Salmon Row – an open air theatrical presentation of local history

In the last few days, playwright Nicola Harwood had turned my home village Steveston into an open air theater of live performance telling the story of racism that had occurred from the end of the 19th century to the beginning of the notorious Japanese interment in 1942. With 25 performers (4 of them are local Richmond child actors), and professional theatrical equipment, the performance was a big show. The most interesting thing about it is that the performance used the remains of Britannia Shipyard and Phoenix Cannery as props of its scenes, and the audience literally walked with the performers from scene to scene, under open sky. My wife and I attended the final rehearsal and I enjoyed the entire performance. Here are some of the pictures I took of the performance.



5 thoughts on “Salmon Row – an open air theatrical presentation of local history

  1. Hi Danny,

    Your photos are fantastic!! My 2 young sons were in the production and you caught a great pose of them in image 7154. I’m so glad that you enjoyed the performance! My kids had so much fun being a part of it. We hope they bring the production back to Steveston again next year. We also live in Steveston and so it was great way for us all to learn more about the history of the community we live in.

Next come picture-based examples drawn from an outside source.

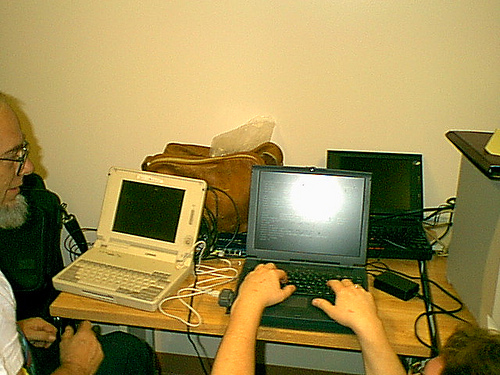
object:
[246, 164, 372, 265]
computer screen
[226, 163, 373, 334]
lap top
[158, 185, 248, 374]
cords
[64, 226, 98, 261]
cords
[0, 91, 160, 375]
man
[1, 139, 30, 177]
glasses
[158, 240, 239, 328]
white wires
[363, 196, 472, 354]
cord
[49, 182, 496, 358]
table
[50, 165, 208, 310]
laptop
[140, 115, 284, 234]
case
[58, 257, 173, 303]
keyboard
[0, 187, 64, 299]
bag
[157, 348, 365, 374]
ground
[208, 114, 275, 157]
plastic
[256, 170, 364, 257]
glare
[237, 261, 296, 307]
hands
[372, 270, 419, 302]
power brick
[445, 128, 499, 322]
container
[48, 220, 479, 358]
desk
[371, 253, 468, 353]
space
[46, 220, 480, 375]
tables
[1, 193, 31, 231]
beard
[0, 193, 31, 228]
hair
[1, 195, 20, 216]
chin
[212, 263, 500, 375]
person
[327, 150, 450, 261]
laptop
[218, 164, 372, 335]
laptop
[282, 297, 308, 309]
touchpad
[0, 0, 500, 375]
photo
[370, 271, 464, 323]
scrolling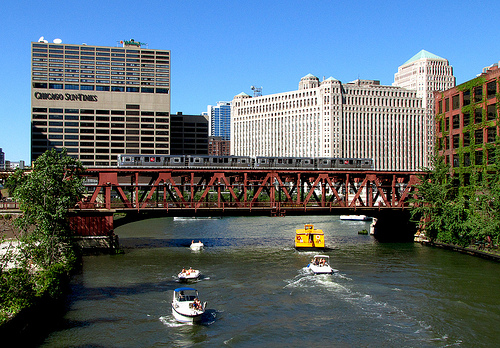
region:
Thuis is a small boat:
[169, 285, 224, 325]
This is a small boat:
[179, 260, 205, 283]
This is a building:
[26, 31, 172, 188]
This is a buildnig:
[228, 75, 425, 162]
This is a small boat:
[306, 251, 343, 278]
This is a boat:
[290, 223, 329, 255]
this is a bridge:
[7, 167, 432, 211]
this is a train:
[117, 152, 378, 174]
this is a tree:
[11, 156, 76, 269]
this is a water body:
[46, 220, 487, 347]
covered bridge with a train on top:
[111, 155, 410, 210]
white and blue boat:
[172, 286, 200, 323]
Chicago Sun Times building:
[35, 55, 162, 146]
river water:
[223, 283, 486, 342]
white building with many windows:
[257, 101, 427, 152]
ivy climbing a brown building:
[450, 92, 499, 188]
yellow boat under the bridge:
[295, 226, 324, 248]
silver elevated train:
[119, 154, 371, 167]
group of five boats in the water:
[178, 230, 326, 315]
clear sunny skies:
[177, 37, 370, 69]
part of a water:
[240, 250, 300, 300]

    • Oh, they are your kids! They performed very well and I believe they are talented in acting. Yes, I really enjoyed the show and I share your hope of having the show back to Steveston next year. Thanks for stopping by my blog.

    • Yes, there are a few more that have your boys, and I have just now added to this post. I can email them to you if you want (some pictures may be quite “noisy” if blown up big, because the shots were taken in poor lighting condition).